# High Poly vs Cotton Blend RecommendationHi



## bradyboyy88 (Nov 10, 2014)

Hi, SO I am new to sublimation so I am trying to get the final touches to my printing business. I am focusing on t shirt printing and I have learned that sublimation only prints on polyester threads. Therefore, can anyone recommend what the lowest percentage polyester they print on without getting a washed out look from only the polyester threads being dyed.

I have a 65/35 hoodie that was dyed using sublimation and looks decent but slightly washed out. I was also wondering if anyone can recommend any short sleeve, long sleeve, and sweatshirts which are high polyester cotton blends. Unfortunately most vendors website I have checked which were referrenced on this site do not allow you to search their site for anything but poly cotton blend (which always seems to just be 50 50) or 100% polyester. So its hard to find any t shirts that have just a little bit of cotton in them since a lot of people I have talked to like a little bit of cotton!

Any help would be appreciated as usual!

Thanks


----------



## pmzirkle (Oct 5, 2014)

The new Gildian and Hanes performance T's from Sanmar have a nice "T shrt" feel to them. My customers really like them for sublimated logos.


----------



## bradyboyy88 (Nov 10, 2014)

pmzirkle said:


> The new Gildian and Hanes performance T's from Sanmar have a nice "T shrt" feel to them. My customers really like them for sublimated logos.


Thank you for the reply. 
I purchased a bunch of shirts from blankapparel yesterday to get a feel for the brand I would like to use and I am wondering if your Gildan shirt is the same as this one I ordered:

BlankApparel.com: Gildan G420 4.5 oz. Performance T-Shirt

And here is the sanmar one I think you are referring to

SanMar - Wholesale Imprintable Apparel & Accessories

When I look at Sanmar most of the description matches so maybe their the same?

As for the hanes are you referring to this one?
SanMar - Wholesale Imprintable Apparel & Accessories

I saw that one on blankapparel and past it up because of how shiny the main pic looked but now I might be regretting my choice!!! How would you compare this hanes to the gildan quality since you have seen both?
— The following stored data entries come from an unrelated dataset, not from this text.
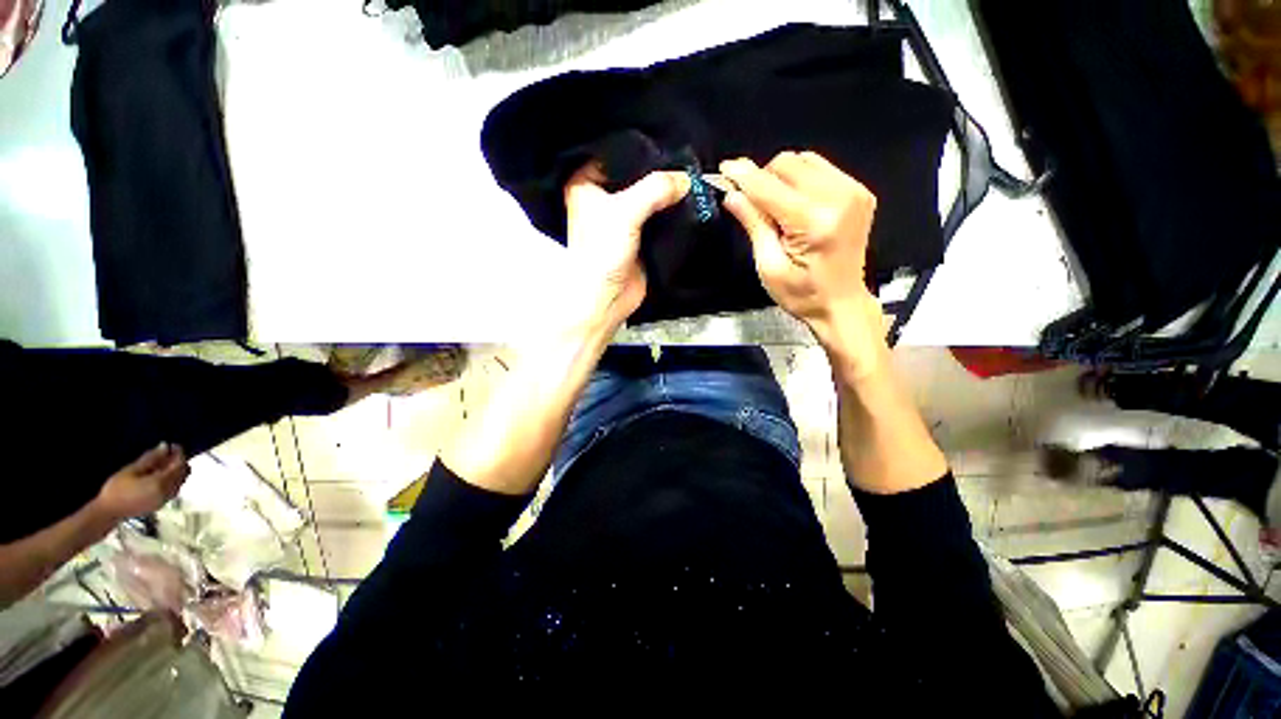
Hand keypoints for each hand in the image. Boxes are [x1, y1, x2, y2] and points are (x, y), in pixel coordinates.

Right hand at [96, 443, 189, 520]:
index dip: (179, 454)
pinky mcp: (161, 504)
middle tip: (167, 453)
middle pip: (183, 473)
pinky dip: (172, 479)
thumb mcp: (131, 470)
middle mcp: (167, 492)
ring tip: (161, 463)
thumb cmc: (116, 489)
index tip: (173, 446)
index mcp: (161, 483)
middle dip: (178, 462)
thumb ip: (150, 458)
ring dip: (175, 470)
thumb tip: (164, 446)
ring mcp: (165, 500)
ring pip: (180, 481)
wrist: (108, 512)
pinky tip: (159, 474)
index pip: (179, 465)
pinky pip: (174, 489)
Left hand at [563, 163, 690, 328]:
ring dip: (668, 193)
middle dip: (659, 171)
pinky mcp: (641, 237)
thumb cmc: (603, 251)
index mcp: (587, 184)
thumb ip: (655, 189)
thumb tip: (686, 179)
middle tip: (687, 157)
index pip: (617, 154)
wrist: (606, 298)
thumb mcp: (625, 211)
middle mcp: (605, 198)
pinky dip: (672, 213)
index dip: (641, 147)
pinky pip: (659, 218)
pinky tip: (690, 201)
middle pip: (636, 176)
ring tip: (692, 176)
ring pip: (650, 198)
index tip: (668, 139)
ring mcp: (624, 219)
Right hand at [720, 151, 886, 371]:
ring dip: (781, 177)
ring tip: (776, 208)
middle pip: (788, 163)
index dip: (743, 176)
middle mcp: (839, 198)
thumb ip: (754, 224)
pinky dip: (800, 179)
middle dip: (763, 179)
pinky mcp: (859, 191)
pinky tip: (795, 204)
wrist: (840, 303)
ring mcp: (854, 192)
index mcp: (815, 223)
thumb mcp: (769, 266)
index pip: (769, 187)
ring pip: (804, 160)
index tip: (724, 170)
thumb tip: (733, 194)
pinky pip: (820, 168)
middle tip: (753, 205)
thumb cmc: (802, 294)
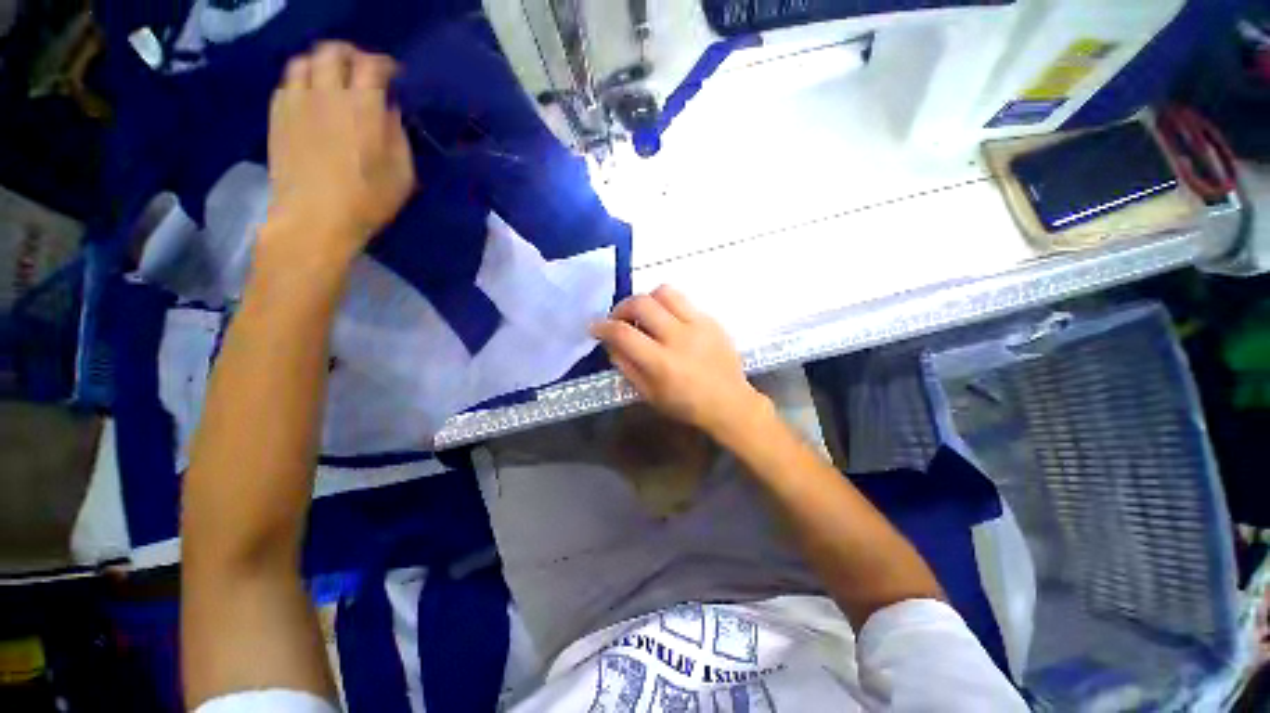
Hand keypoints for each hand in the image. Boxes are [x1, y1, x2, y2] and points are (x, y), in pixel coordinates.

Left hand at [262, 42, 415, 269]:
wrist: (314, 219)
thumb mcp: (402, 173)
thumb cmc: (367, 200)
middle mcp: (327, 93)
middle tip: (361, 70)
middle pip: (332, 52)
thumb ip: (398, 135)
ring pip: (304, 61)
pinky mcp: (277, 115)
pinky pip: (287, 82)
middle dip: (350, 54)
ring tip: (332, 79)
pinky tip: (311, 97)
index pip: (372, 66)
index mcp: (363, 107)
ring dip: (322, 64)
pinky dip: (302, 81)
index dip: (385, 65)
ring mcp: (297, 101)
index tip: (393, 75)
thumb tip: (388, 110)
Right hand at [591, 286, 768, 439]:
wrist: (730, 402)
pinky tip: (667, 321)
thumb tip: (611, 343)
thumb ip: (627, 366)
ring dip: (646, 299)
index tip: (595, 327)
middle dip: (621, 307)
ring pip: (664, 292)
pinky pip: (683, 300)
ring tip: (644, 314)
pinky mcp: (711, 320)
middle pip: (642, 303)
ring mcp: (698, 325)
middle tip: (619, 318)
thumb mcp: (649, 394)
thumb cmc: (686, 405)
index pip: (624, 333)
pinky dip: (667, 306)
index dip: (603, 327)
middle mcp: (679, 338)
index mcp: (662, 363)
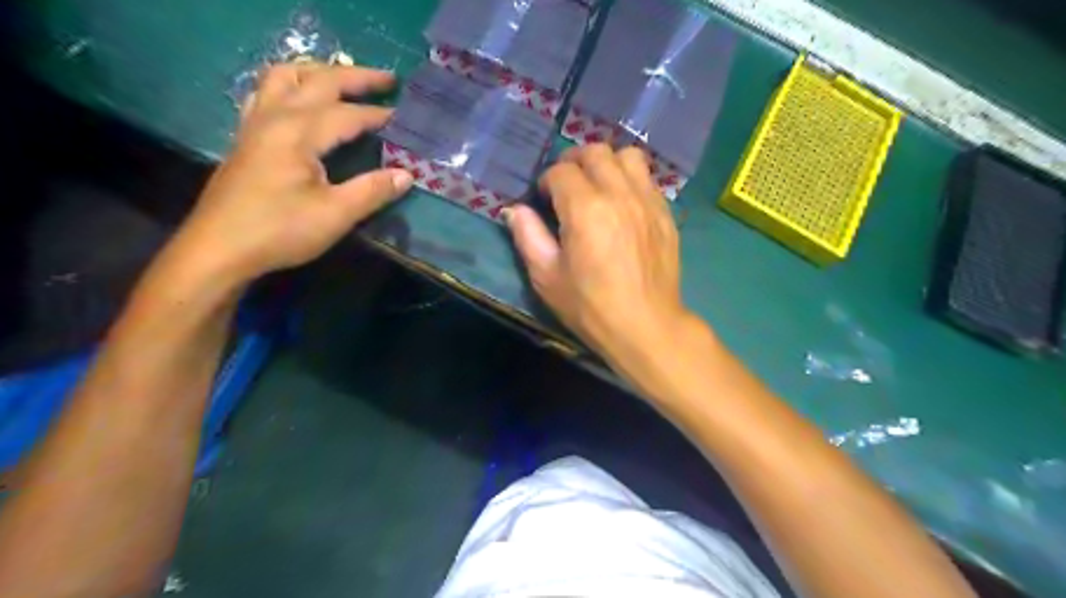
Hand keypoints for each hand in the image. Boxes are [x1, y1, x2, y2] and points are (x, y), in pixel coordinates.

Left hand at [168, 62, 411, 287]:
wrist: (218, 249)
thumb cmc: (280, 231)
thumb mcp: (335, 215)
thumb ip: (372, 191)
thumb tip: (407, 175)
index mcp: (298, 133)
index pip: (347, 114)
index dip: (379, 115)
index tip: (406, 117)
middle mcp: (275, 117)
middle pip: (318, 81)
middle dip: (355, 77)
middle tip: (387, 79)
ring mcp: (255, 124)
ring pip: (284, 77)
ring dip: (318, 72)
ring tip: (342, 79)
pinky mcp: (246, 137)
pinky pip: (266, 92)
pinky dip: (289, 84)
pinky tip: (299, 99)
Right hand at [504, 145, 691, 368]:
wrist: (646, 326)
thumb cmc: (591, 306)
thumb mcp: (547, 277)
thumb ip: (528, 237)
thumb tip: (514, 210)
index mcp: (586, 209)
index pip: (561, 171)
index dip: (547, 181)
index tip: (544, 200)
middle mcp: (620, 194)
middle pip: (595, 152)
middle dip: (574, 162)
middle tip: (566, 185)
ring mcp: (648, 201)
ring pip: (627, 156)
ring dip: (607, 163)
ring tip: (598, 186)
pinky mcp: (665, 213)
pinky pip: (648, 178)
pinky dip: (630, 180)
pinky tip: (622, 203)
And whwats the darkest you do your subs on in regards to the gildan colors I see on Sanmar.

Sure hope that gildan is the same one i ordered because the names 420000 and g420 are so close its scurry!


----------



## splathead (Dec 4, 2005)

I wouldn't go any lower than 65% if you're trying to avoid the very washed out look.

Tultex has a 65/35 blend though most of their colors are on the dark side. 0241TC/Men's Blend Tee TSC Apparel

The Gildan and Hanes Peter mentioned in his post are 100% poly.


----------



## bradyboyy88 (Nov 10, 2014)

splathead said:


> I wouldn't go any lower than 65% if you're trying to avoid the very washed out look.
> 
> Tultex has a 65/35 blend though most of their colors are on the dark side. 0241TC/Men's Blend Tee TSC Apparel
> 
> The Gildan and Hanes Peter mentioned in his post are 100% poly.


I tried the gildan performance listed above and the white is basically see through lol. Nips showing everywhere hah! Have you tried the hanes ones and if so are the whites just as see through? 

Thanks


----------